▸ **Dataset entries**
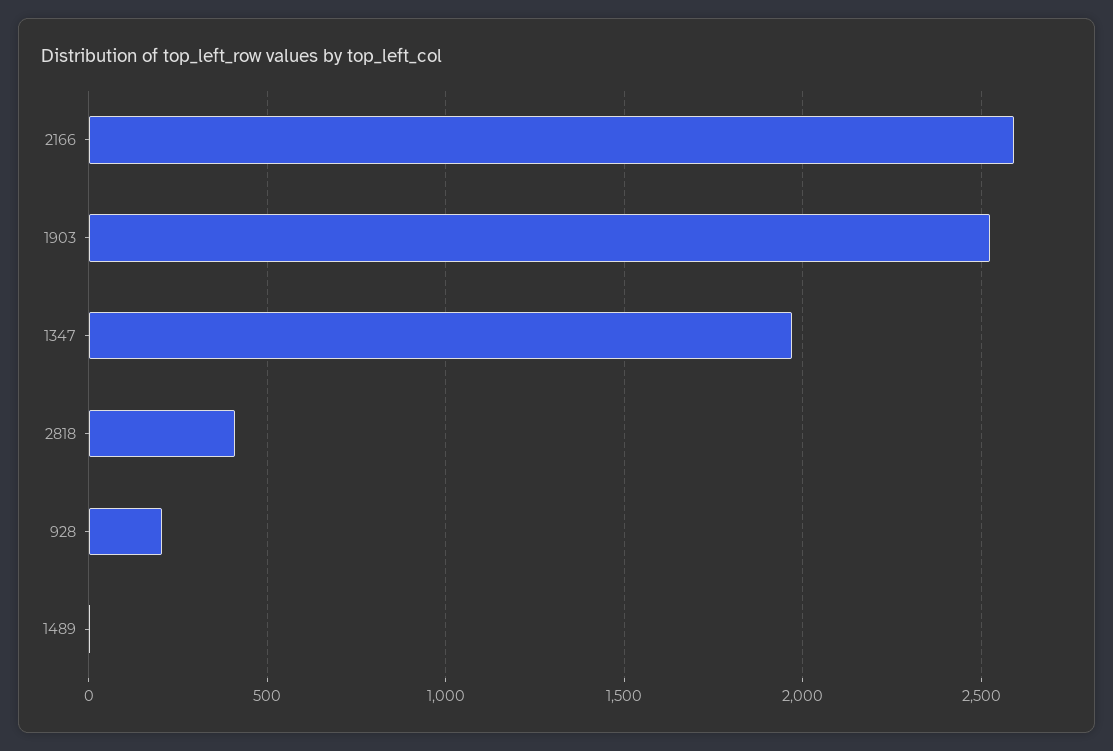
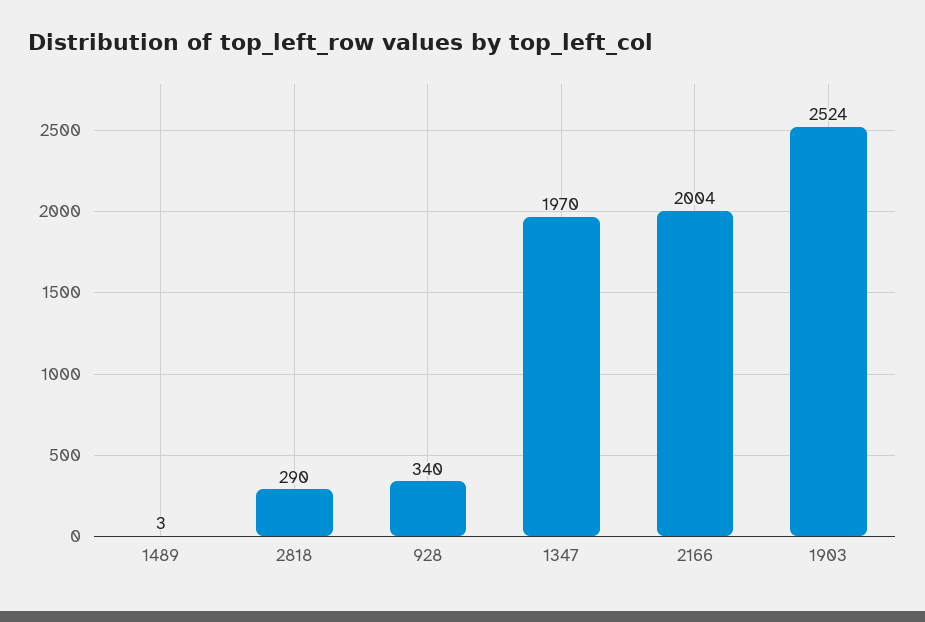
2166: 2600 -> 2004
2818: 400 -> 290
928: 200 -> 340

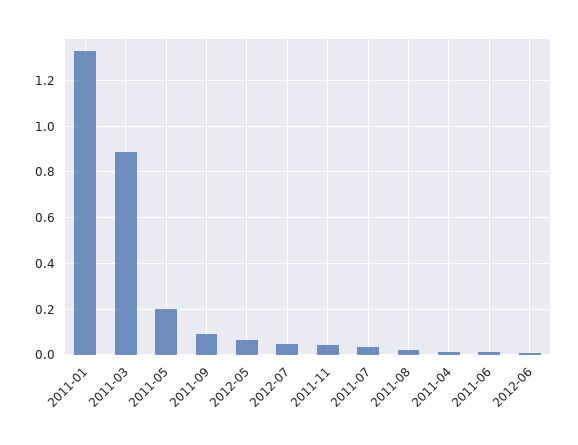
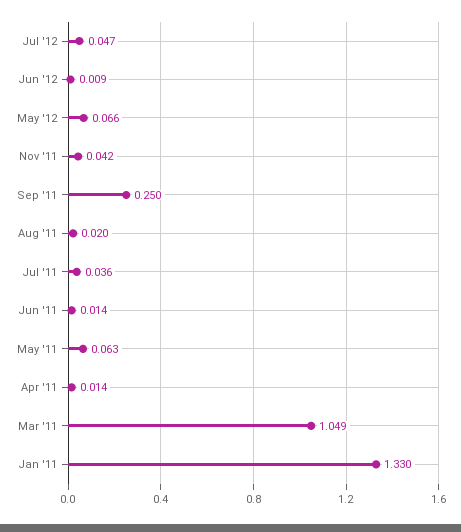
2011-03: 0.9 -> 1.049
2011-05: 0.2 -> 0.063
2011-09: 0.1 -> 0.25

▸ **Job**
A verbatim printout of the entries above is expected, free of pictures.

▸ **The answer**
2166: 2600 -> 2004
2818: 400 -> 290
928: 200 -> 340

2011-03: 0.9 -> 1.049
2011-05: 0.2 -> 0.063
2011-09: 0.1 -> 0.25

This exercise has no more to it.